Ей было всего двадцать пять, как Ауре, когда мы встретились, но теперь, спустя пять лет Ауре было бы уже тридцать. Мы выспались, провалялись в постели до обеда, был один из обычных хмурых берлинских зимних дней, что пролетает мимо окна как безмолвная пепельная сова, в квартире было тихо; Панчо отправился на очередной кутеж, которыми он славился и с которых не возвращался по три дня, его жены было не слышно и не видно, мы еще немного потрахались, затем сходили в кино в «Сони Центр», съели по паре сосисок с глинтвейном на Рождественской ярмарке, а в три часа ночи я погрузил ее вместе со всеми чемоданами в такси до аэропорта и вернулся в квартиру своего гватемальского друга и его немецкой жены, где тогда остановился. Проснувшись на следующее утро, словно и не было этих полутора суток секса и общения с привлекательной девушкой,* хотя в действительности это было не так, я понял, что в моей жизни ничего не изменилось. Я чувствовал себя так же, как в любое другое утро: те же мрак и печаль, те же воспоминания и образы (мертвая Аура…). Секс и близость с красивой молодой женщиной ничего не изменили, я мог трахаться сколько угодно, или вообще не трахаться — все одно; чуть позже, когда я нашел в кармане джинсов розовую упаковку от презерватива, то решил сохранить ее как напоминание об извлеченном уроке и переложил обертку в пуховик. В следующие несколько недель, пока я еще был в Берлине, и после возвращения в Бруклин, мы обменялись парой писем, но больше я никогда о ней не слышал, хотя изредка и заходил на ее страничку в Фейсбуке. Она каталась на сноуборде в Альпах. Она решила завязать с алкоголем и наркотиками. Она делала скульптуры из разбитых зеркал.
▄
Валентина с Джимом заехали ко мне в гости, и я попросил их настроить компьютер так, чтобы он прокручивал фотографии Ауры — без нее я не мог справиться даже с самыми простыми компьютерными задачами, — и Валентина обнаружила у меня на ноутбуке более пяти сотен снимков Ауры.
Зачем тебе столько фотографий Ауры? — спросила она.
Потому что я любил ее, ответил я, и не мог ее не снимать.
Валентина обернулась к Джиму и сказала: почему у тебя в компьютере нет моих фотографий, как у Фрэнка?
Лицо Джима с присущей настоящему джентльмену невозмутимостью будто говорило: значит, фотографии на ноутбуке являются признаком любви, а дом в Грамерси-парке, в котором мы живем, нет?
Иногда по вечерам я встречался с Валентиной, Венди, Хулианой, чилийкой из Коламбии, и некоторыми другими нью-йоркскими друзьями Ауры — в соседних барах или других близлежащих заведениях, даже на Манхэттене.

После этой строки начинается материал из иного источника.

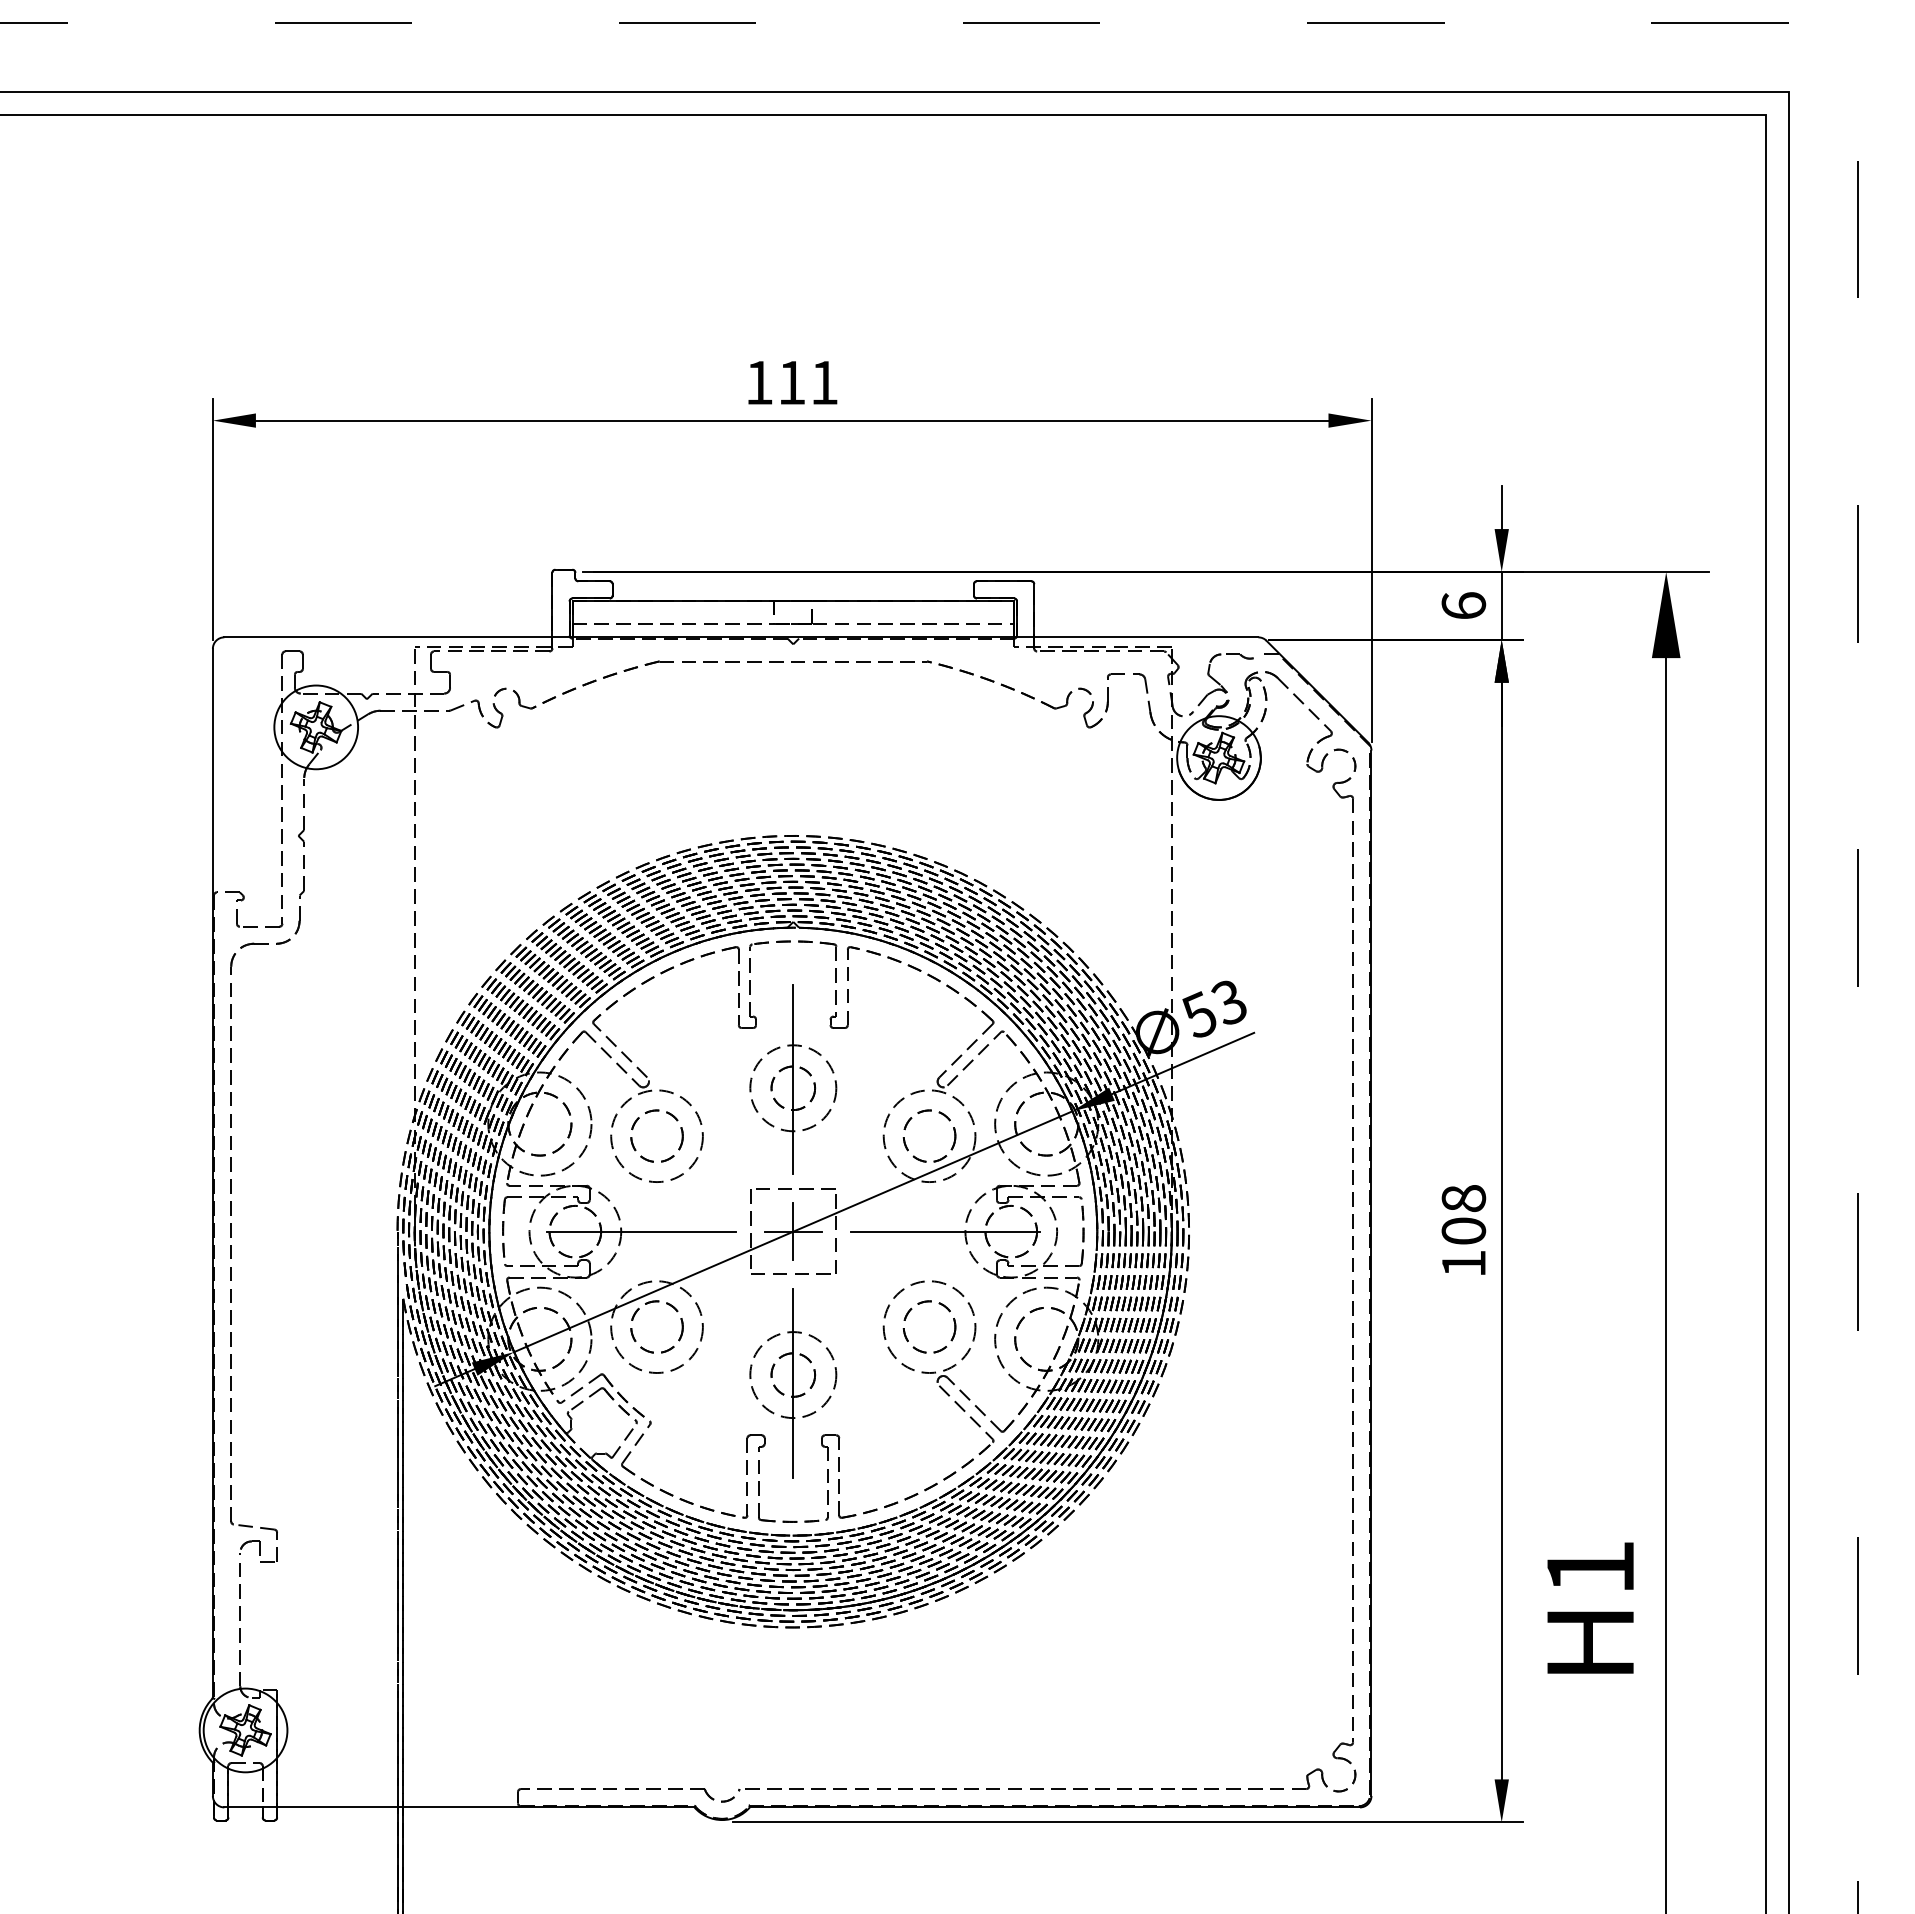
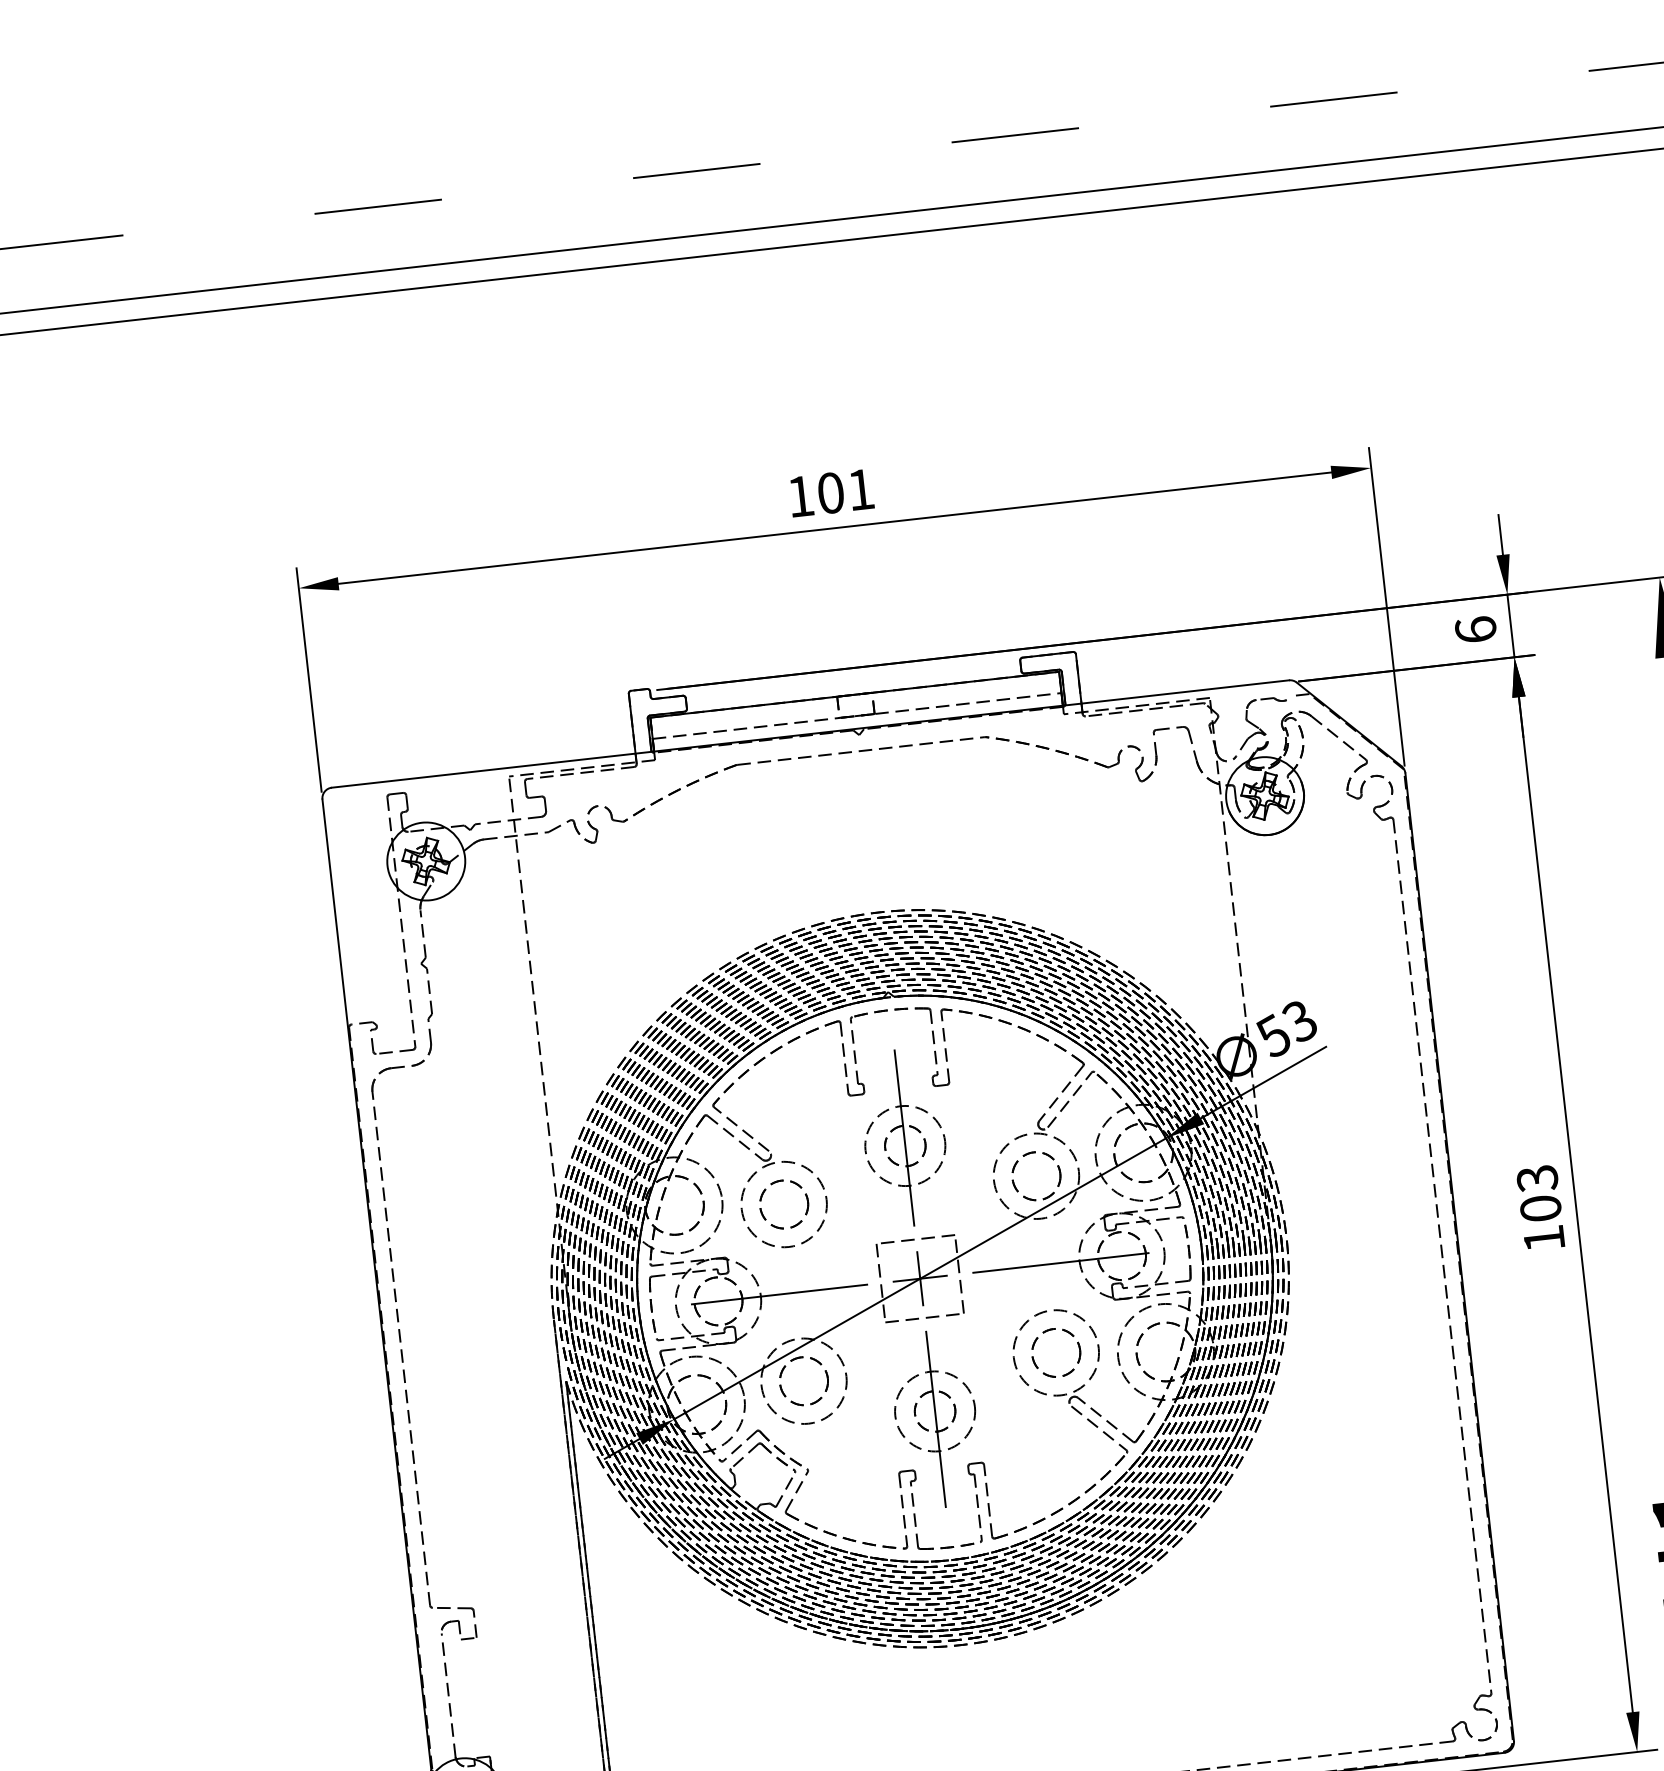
text: (791, 382) -> (830, 492), 111 -> 101
text: (1463, 1198) -> (1537, 1178), 108 -> 103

Они скучали по Ауре и через меня искали с ней связь так же, как я искал Ауру в них, всегда поддразнивая, подначивая и умоляя их рассказать о самых незначительных деталях и событиях ее жизни в их кругу. В первую зиму и первую весну после смерти Ауры перед поездкой в Берлин и особенно после моего оттуда возвращения столь сильное сближение с ними таило опасности и непредвиденные осложнения.